TASK TO CARRY OUT
Render everything from the start of the records down to the line containing "var sketch = newSketch(context, id" as a numbered list, omitting blank lines and leaving out the pictures.

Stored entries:
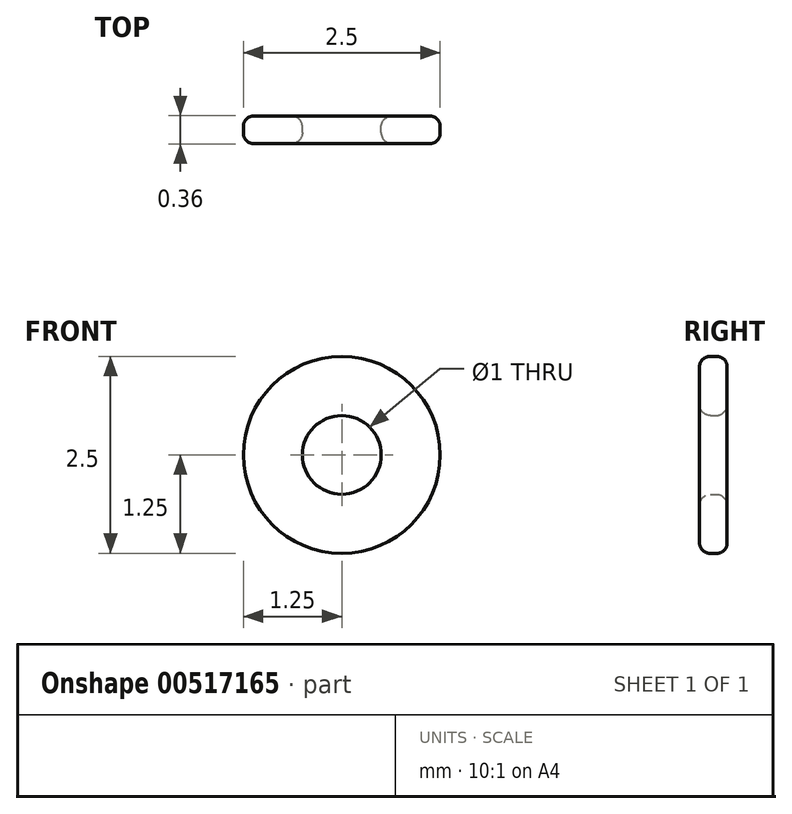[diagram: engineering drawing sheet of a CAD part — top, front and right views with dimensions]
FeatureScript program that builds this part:
annotation { "Feature Type Name" : "Feature", "Feature Type Description" : "" }
export const myFeature = defineFeature(function(context is Context, id is Id, definition is map)
    precondition{}
    {
        {
            var Q0;
            Q0=qCreatedBy(makeId("Front.planeOp"),FACE);
            var sketch = newSketch(context, id + "F0", { "sketchPlane" : qUnion([Q0])});
            skCircle(sketch, "E0", {"center": v(0, 0) * mm, "radius": 1.25 * mm});
            skCircle(sketch, "E1", {"center": v(0, 0) * mm, "radius": 0.5 * mm});
            skSolve(sketch);
        }
        {
            var Q0;
            Q0 = qSketchRegion(id + "F0", true);
            extrude(context, id + "F1", {"entities" : qUnion([Q0]), "endBound" : BoundingType.SYMMETRIC, "depth" : 0.35 * mm, "offsetDistance" : 25 * mm});
        }
        {
            var Q0;
            Q0=makeQuery(id+"F1.opExtrude","CAP_EDGE",EDGE,{"disambiguationData":[OSD([sQuery(id+"F0.wireOp",EDGE,"E0")])],"isStart":false});
            var Q1;
            Q1=makeQuery(id+"F1.opExtrude","CAP_EDGE",EDGE,{"disambiguationData":[OSD([sQuery(id+"F0.wireOp",EDGE,"E0")])],"isStart":true});
            fillet(context, id + "F2", {"entities" : qUnion([Q0, Q1]), "radius" : 0.13 * mm, "tangentPropagation" : true, "allowEdgeOverflow" : false});
        }
        {
            var Q0;
            Q0=makeQuery(id+"F1.opExtrude","CAP_EDGE",EDGE,{"disambiguationData":[OSD([sQuery(id+"F0.wireOp",EDGE,"E1")])],"isStart":false});
            var Q1;
            Q1=makeQuery(id+"F1.opExtrude","CAP_EDGE",EDGE,{"disambiguationData":[OSD([sQuery(id+"F0.wireOp",EDGE,"E1")])],"isStart":true});
            fillet(context, id + "F3", {"entities" : qUnion([Q0, Q1]), "radius" : 0.14 * mm, "tangentPropagation" : true, "allowEdgeOverflow" : false});
        }
    });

EXPECTED ANSWER
1. [diagram: engineering drawing sheet of a CAD part — top, front and right views with dimensions]
2. FeatureScript program that builds this part:
3. annotation { "Feature Type Name" : "Feature", "Feature Type Description" : "" }
4. export const myFeature = defineFeature(function(context is Context, id is Id, definition is map)
5.     precondition{}
6.     {
7.         {
8.             var Q0;
9.             Q0=qCreatedBy(makeId("Front.planeOp"),FACE);
10.             var sketch = newSketch(context, id + "F0", { "sketchPlane" : qUnion([Q0])});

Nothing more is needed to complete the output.